Harsher sentencing does not reduce the likelihood an individual will commit more crime in the future – in fact, it does the opposite. According to the Office of Juvenile Justice and Delinquency and Prevention, youth that are placed in the adult criminal justice systems are more likely to re-offend, offend more frequently and at higher rates. Some studies show that youth that are transferred to adult jurisdictions also show as much as a 34 percent more likely of being rearrested for violent offenses. Statistically, a large percentage of the violence perpetrated will occur in interpersonal and domestic relationships. Adding “attempting” offenses to the direct file statute and waiving 13-year-old children to adult court will not benefit Indiana’s children nor will it increase public safety. It will only increase the burden of costs to Indiana taxpayers to support the needs of the criminal justice system.
The adult justice system is ill-equipped to provide youth with the appropriate considerations and accommodations. A Research Network study shows that youth between the ages of 11 and 13, lack legal competency as a defendant and are less able to accurately evaluate risks and understand long-term consequences. Younger juveniles were more inclined to make decisions that aligned with what they thought authority figures wanted, even if that meant confessing or agreeing to a plea bargain.
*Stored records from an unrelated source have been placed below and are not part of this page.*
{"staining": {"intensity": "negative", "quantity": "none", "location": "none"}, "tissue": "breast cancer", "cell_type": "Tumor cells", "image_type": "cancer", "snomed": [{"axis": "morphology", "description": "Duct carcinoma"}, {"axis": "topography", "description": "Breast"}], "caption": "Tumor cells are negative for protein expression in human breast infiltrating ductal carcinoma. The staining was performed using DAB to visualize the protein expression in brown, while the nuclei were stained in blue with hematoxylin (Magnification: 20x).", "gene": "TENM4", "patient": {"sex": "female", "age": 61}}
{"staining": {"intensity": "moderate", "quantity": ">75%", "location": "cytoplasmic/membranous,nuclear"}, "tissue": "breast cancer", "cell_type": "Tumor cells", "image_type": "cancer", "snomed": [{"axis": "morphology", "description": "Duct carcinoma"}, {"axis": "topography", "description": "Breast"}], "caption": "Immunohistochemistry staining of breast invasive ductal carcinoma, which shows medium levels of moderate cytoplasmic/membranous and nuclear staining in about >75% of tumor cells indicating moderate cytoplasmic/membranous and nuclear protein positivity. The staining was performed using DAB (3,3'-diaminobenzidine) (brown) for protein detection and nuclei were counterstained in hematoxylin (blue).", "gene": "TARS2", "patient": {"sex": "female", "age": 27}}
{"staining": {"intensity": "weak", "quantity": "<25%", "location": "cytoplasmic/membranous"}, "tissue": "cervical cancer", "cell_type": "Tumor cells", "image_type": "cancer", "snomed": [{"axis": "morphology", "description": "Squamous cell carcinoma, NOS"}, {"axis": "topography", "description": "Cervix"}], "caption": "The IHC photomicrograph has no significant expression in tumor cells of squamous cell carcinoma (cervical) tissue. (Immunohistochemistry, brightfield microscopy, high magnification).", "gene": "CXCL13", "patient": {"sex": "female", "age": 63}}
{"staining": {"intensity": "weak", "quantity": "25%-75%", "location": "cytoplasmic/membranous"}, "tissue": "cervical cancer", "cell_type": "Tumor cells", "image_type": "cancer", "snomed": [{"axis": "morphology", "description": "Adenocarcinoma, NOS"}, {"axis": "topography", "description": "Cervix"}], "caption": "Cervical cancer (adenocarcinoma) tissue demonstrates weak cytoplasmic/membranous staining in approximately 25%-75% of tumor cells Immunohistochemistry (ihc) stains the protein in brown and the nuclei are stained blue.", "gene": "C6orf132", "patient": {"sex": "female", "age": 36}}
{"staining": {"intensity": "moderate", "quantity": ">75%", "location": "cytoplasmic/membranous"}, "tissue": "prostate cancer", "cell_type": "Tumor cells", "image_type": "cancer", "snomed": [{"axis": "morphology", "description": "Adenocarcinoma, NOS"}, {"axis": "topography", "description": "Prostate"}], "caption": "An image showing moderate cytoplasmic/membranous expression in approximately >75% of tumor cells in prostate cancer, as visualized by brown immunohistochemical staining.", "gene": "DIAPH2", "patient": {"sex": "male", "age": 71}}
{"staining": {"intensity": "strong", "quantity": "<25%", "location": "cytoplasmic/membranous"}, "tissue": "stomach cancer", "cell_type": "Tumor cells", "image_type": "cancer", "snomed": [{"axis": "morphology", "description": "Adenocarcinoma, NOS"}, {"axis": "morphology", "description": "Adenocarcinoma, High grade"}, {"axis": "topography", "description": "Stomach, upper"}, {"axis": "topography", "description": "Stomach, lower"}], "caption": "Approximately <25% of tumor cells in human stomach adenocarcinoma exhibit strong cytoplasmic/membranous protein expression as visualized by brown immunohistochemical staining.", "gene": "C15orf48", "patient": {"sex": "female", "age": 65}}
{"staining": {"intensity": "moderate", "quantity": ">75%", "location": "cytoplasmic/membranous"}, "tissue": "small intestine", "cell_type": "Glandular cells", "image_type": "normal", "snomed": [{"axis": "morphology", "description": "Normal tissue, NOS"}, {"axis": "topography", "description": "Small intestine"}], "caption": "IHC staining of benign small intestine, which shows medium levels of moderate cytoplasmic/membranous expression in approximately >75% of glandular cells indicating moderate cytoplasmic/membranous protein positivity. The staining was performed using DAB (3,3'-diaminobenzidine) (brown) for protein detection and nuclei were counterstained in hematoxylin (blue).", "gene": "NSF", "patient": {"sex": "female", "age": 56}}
We know that some victims will want a severe criminal justice response, but in our interviews with domestic violence survivors from across the state, the great majority of them did not want that kind of consequence for offenders because they didn’t think that it was helpful. Seventy-four percent of the survivors that we interviewed said that they didn’t think that the criminal justice response increased their safety and that the system was ill-equipped to help offenders change. Though we were not asking specifically about juvenile offenders, we believe that if those survivors feel that way about the people who caused them personal harm, it is reasonable to assume that these survivors would extend the same measure of grace and hope for rehabilitation to children.
ICADV calls on all members of the Indiana General Assembly to reject SB 449. It will not make Hoosiers safer.
According to the CDC, increasing protective factors and ensuring that youth have safe, stable, and nurturing relationships and environments are fundamentals to healthy development of long-term physical, emotional, social, behavioral and intellectual capacity. Thus, it decreases risk factors that enable violent or criminal behavior. Juvenile justice trial proceedings center around the intellectual and social-emotional development of youth.
We urge you to contact your State Senator about this issue. Children should remain in the jurisdiction of the juvenile justice system for their own wellbeing, and the wellbeing of society.